Инструкции к заданиям:
1. Выведите отрывок из текста о шествии горожан: начните со слов «Юноша смутился и» и продолжайте до слов «приблизиться к богам.» включительно.
2. Кто, согласно тексту о шествии горожан, идет во главе группы, спускающейся по лестнице у театра из верхней крепости?

Исходный текст:
☆ ☆ ☆ ☆ ☆ ☆ ☆

Юноша смутился и краска залила его лицо. Заикаясь, он пробормотал слова благодарности.
Только Эвтрезий замолчал, как у внешней крепостной стены послышались звуки труб. Шествие горожан, построившихся в четкие ряды, медленно двинулось вверх по извилистой улице. Народ направился к своим богам. Он подготовился к встрече с ними, как того требовали священные обычаи, идущие еще с древних времен. Сотни, тысячи людей со всей добросовестностью выполнили многочисленные ритуальные предписания. Они не должны были касаться мертвых и новорожденных. Те же, кому вчера или позавчера пришлось похоронить друга или родственника, должны были очиститься от скверны посредством особых ритуальных омовений. В эти дни они должны были воздерживаться от сношений со своими женами, не встречаться с друзьями, избегать определенной пищи и напитков. Только очистившись, могут они теперь приблизиться к богам.
Процессия движется мимо Верхнего рынка и вступает через ворота в пределы крепости. Внизу, под огромными опорными стенами, над которыми на утреннем солнце всеми красками сверкает мрамор портиков и дворцов, расположенных на террасах, крепостная дорога описывает широкий полукруг и затем между зданием театра и южным помещением святилища Диониса выходит к рынку в древнейшей части города. Здесь на некоторое время шествие останавливается. Его участники ждут небольшую группу людей, которые по лестнице у театра спускаются из верхней крепости. Во главе группы выступает жрица Афины — сгорбленная от старости, но все еще величественная старуха; за ней следует царь со своими братьями и, наконец, послы от городов и союзов городов всего греческого мира.

☆ ☆ ☆ ☆ ☆ ☆ ☆

Исходные данные:

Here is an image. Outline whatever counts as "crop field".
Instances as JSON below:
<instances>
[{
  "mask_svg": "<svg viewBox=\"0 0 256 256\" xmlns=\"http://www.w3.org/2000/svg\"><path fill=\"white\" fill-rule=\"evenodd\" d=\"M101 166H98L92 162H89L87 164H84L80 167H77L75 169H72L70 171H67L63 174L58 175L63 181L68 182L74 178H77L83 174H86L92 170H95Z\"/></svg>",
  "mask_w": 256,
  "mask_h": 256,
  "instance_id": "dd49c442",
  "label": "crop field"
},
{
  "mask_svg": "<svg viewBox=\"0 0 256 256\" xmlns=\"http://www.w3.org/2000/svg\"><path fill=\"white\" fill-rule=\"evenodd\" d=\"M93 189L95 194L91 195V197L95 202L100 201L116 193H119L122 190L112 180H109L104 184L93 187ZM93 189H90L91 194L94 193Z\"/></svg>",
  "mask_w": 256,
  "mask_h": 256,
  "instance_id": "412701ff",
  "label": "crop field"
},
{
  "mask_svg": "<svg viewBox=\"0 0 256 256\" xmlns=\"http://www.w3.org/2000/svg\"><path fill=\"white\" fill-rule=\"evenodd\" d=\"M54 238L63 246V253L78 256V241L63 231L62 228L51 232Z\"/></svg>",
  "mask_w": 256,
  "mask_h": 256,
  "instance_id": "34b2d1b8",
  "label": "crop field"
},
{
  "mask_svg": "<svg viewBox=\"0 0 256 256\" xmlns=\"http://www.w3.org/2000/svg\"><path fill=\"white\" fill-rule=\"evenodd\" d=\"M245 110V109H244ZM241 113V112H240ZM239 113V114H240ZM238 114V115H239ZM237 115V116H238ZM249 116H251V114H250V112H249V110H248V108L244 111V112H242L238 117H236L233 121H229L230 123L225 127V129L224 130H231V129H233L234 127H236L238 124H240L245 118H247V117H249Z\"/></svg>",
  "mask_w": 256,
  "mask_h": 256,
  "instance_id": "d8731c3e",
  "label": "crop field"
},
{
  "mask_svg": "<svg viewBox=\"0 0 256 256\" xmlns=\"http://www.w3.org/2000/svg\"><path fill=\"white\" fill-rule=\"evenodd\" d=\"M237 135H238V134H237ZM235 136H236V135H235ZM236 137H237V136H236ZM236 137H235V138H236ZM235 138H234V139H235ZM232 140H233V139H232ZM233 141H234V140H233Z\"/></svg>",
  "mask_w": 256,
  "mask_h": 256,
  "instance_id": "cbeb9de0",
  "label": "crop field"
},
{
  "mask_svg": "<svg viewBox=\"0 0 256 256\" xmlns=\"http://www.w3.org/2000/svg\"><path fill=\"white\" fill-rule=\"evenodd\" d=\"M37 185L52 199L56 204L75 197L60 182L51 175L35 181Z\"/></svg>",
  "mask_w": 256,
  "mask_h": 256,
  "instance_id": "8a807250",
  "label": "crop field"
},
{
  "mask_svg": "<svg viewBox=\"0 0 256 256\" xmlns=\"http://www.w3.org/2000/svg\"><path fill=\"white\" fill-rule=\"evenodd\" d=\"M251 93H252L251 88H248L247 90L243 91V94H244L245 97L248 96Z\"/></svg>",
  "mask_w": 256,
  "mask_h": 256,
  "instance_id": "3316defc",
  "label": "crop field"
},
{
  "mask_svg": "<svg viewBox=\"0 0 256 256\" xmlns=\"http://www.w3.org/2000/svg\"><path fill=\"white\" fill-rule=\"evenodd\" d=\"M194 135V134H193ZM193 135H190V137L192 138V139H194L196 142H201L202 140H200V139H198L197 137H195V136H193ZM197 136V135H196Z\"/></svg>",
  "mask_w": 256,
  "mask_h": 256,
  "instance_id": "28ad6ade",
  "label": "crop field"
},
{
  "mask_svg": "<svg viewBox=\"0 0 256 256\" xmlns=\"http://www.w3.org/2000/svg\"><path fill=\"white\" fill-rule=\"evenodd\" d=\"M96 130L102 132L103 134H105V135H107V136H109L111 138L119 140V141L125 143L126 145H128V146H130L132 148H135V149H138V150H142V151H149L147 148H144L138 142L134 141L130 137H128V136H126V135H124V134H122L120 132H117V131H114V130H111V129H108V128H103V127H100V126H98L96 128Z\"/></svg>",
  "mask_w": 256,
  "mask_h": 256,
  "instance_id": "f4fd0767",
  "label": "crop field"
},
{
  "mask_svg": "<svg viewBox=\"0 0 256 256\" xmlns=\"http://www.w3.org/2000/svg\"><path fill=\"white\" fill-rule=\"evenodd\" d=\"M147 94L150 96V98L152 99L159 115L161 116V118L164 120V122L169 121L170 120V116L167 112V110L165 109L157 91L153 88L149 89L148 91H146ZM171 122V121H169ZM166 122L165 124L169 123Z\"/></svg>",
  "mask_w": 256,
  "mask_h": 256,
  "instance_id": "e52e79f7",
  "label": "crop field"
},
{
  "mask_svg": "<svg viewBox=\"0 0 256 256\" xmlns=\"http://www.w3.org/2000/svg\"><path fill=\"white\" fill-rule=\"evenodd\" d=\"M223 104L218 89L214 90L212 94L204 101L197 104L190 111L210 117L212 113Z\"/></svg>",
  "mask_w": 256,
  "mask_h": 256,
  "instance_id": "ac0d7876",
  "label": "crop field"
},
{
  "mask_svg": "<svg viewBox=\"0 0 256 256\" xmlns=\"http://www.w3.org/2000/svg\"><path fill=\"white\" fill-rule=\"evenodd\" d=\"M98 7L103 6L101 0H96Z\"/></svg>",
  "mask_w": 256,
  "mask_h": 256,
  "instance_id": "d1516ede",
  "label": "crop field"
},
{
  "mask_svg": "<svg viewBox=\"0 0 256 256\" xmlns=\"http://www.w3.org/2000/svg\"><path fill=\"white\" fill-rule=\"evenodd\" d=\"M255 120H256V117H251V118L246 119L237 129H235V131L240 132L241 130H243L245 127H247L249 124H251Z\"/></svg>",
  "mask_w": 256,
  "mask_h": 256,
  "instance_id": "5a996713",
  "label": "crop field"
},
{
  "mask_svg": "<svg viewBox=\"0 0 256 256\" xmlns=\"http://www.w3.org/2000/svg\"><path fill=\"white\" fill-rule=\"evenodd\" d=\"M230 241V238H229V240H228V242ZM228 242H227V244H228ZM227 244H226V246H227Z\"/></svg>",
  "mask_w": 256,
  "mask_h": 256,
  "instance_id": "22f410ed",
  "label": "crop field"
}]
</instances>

☆ ☆ ☆ ☆ ☆ ☆ ☆

Ответы к упражнениям:
1.
Юноша смутился и краска залила его лицо. Заикаясь, он пробормотал слова благодарности.
Только Эвтрезий замолчал, как у внешней крепостной стены послышались звуки труб. Шествие горожан, построившихся в четкие ряды, медленно двинулось вверх по извилистой улице. Народ направился к своим богам. Он подготовился к встрече с ними, как того требовали священные обычаи, идущие еще с древних времен. Сотни, тысячи людей со всей добросовестностью выполнили многочисленные ритуальные предписания. Они не должны были касаться мертвых и новорожденных. Те же, кому вчера или позавчера пришлось похоронить друга или родственника, должны были очиститься от скверны посредством особых ритуальных омовений. В эти дни они должны были воздерживаться от сношений со своими женами, не встречаться с друзьями, избегать определенной пищи и напитков. Только очистившись, могут они теперь приблизиться к богам.

2. Жрица Афины, сгорбленная от старости, но все еще величественная старуха.